What will firms do instead?  They’ll cut corporate overhead, for one thing.  If they decide that the value of their plant and equipment is permanently impaired, they’ll write off part of the carrying value of this investment on their balance sheets.  That will lower ongoing depreciation charges, by. let’s say, $100 an ounce (a number I just made up).  That will magically transform the financial accounts from red ink to black.  But this change won’t alter the cash flow generation from operations.

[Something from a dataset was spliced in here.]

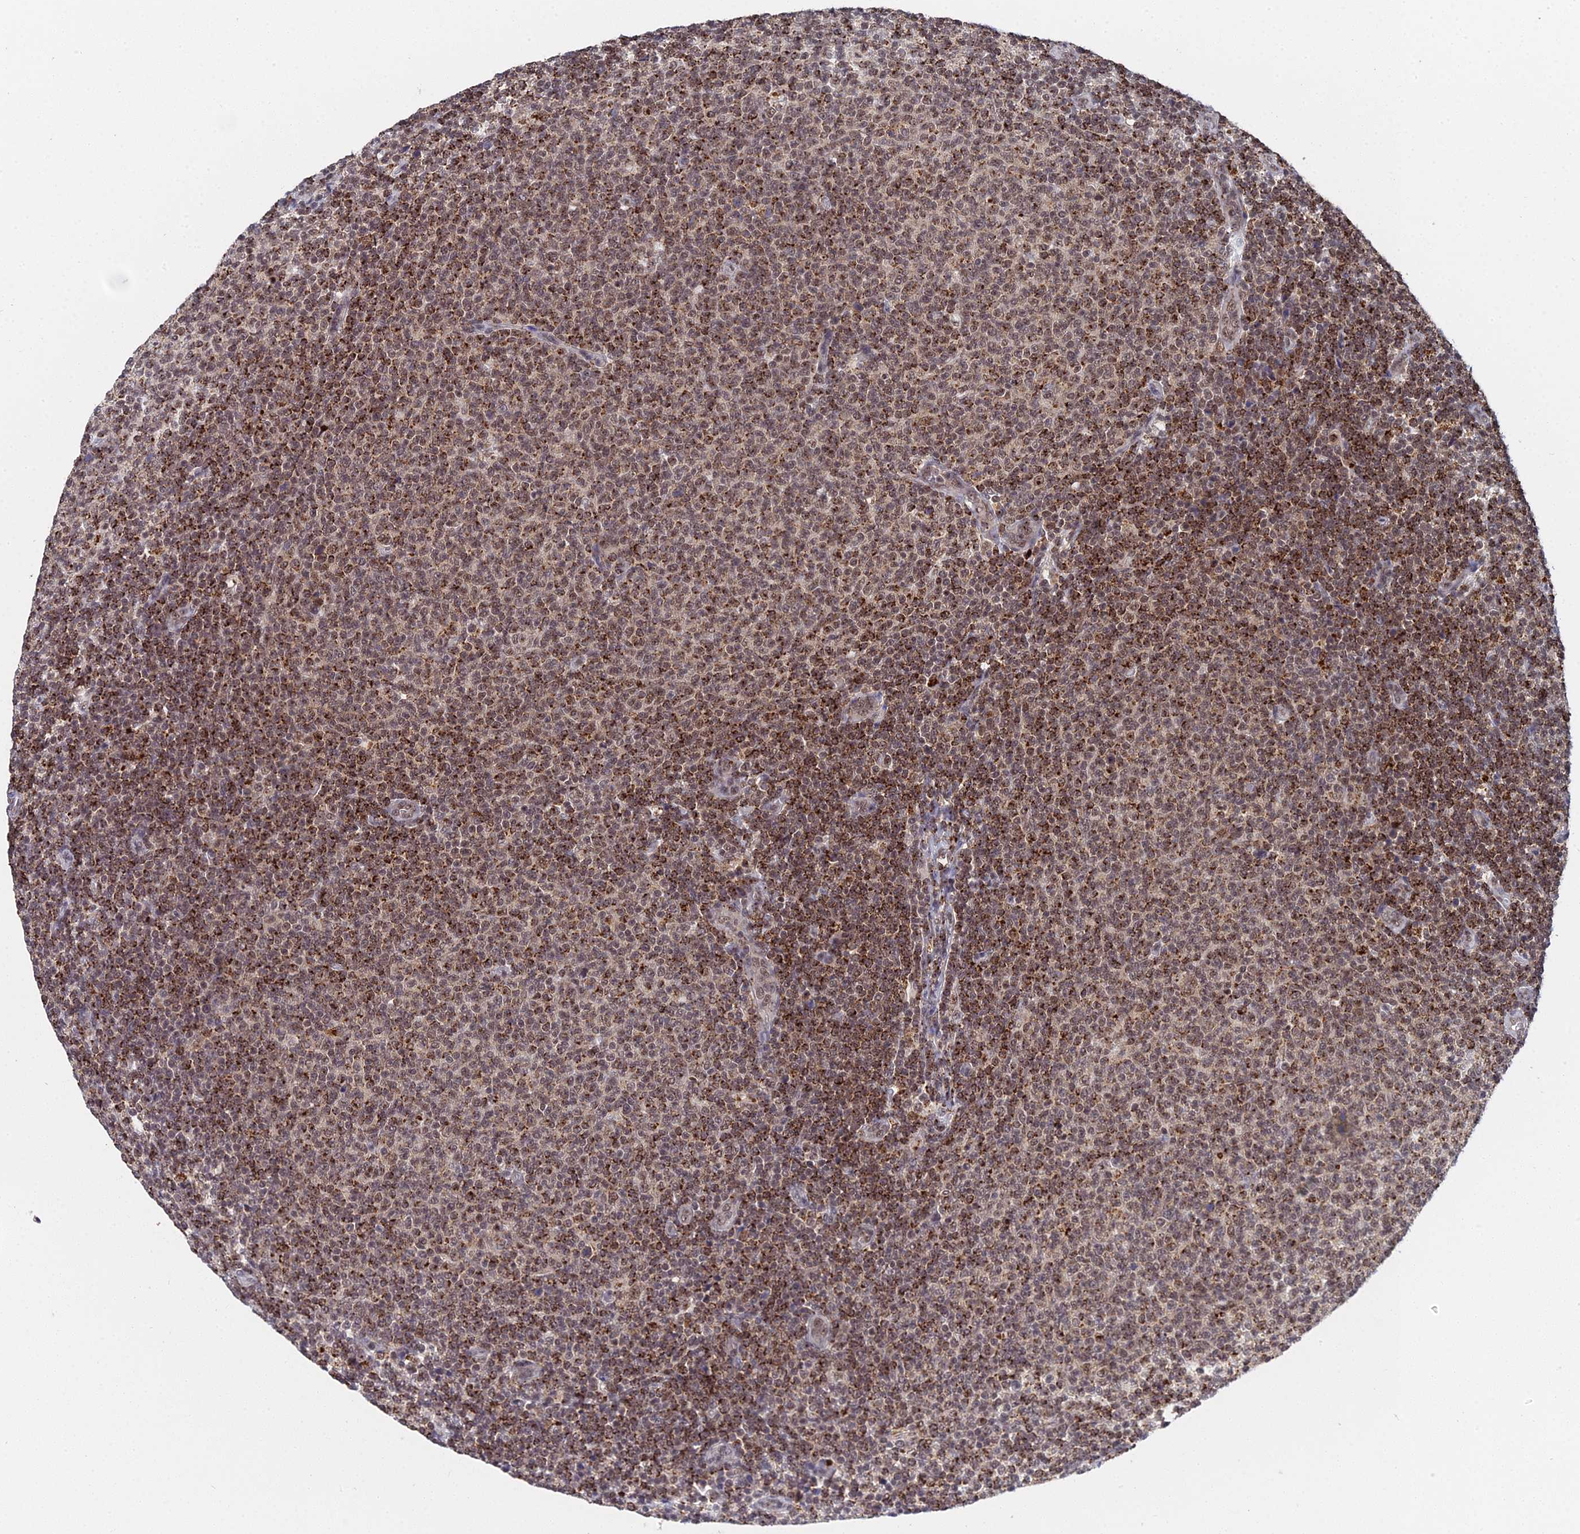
{"staining": {"intensity": "moderate", "quantity": ">75%", "location": "cytoplasmic/membranous,nuclear"}, "tissue": "lymphoma", "cell_type": "Tumor cells", "image_type": "cancer", "snomed": [{"axis": "morphology", "description": "Malignant lymphoma, non-Hodgkin's type, Low grade"}, {"axis": "topography", "description": "Lymph node"}], "caption": "Moderate cytoplasmic/membranous and nuclear staining is appreciated in about >75% of tumor cells in malignant lymphoma, non-Hodgkin's type (low-grade).", "gene": "MAGOHB", "patient": {"sex": "male", "age": 66}}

2.  It highlights an operation’s value.  Suppose an operation has a contribution margin of $1 million a year, but all that–and more–is eaten up by corporate charges.  It can be sold to, or merged with, another operation in a similar situation.  The ” synergy” of eliminating duplicative administrative functions may turn two apparent losers into a combined money-maker.  In any event, the $1 million yearly contribution to overhead has a significant value.

3.  It invites you to look at breakeven points–and the often explosively strong effect that finally covering overhead costs can have on profits.  Hotels are the example I often thing of.  As a general rule of thumb, a hotel is breakeven on a cash flow basis at 50% occupancy.  It breaks even on a financial reporting basis at 60% occupancy.  Above that, profit flows like water into the accounts.  IN this case, a relatively modest shift in occupancy can change the profit picture dramatically–and that’s without regarding the possibility of room-rate increases.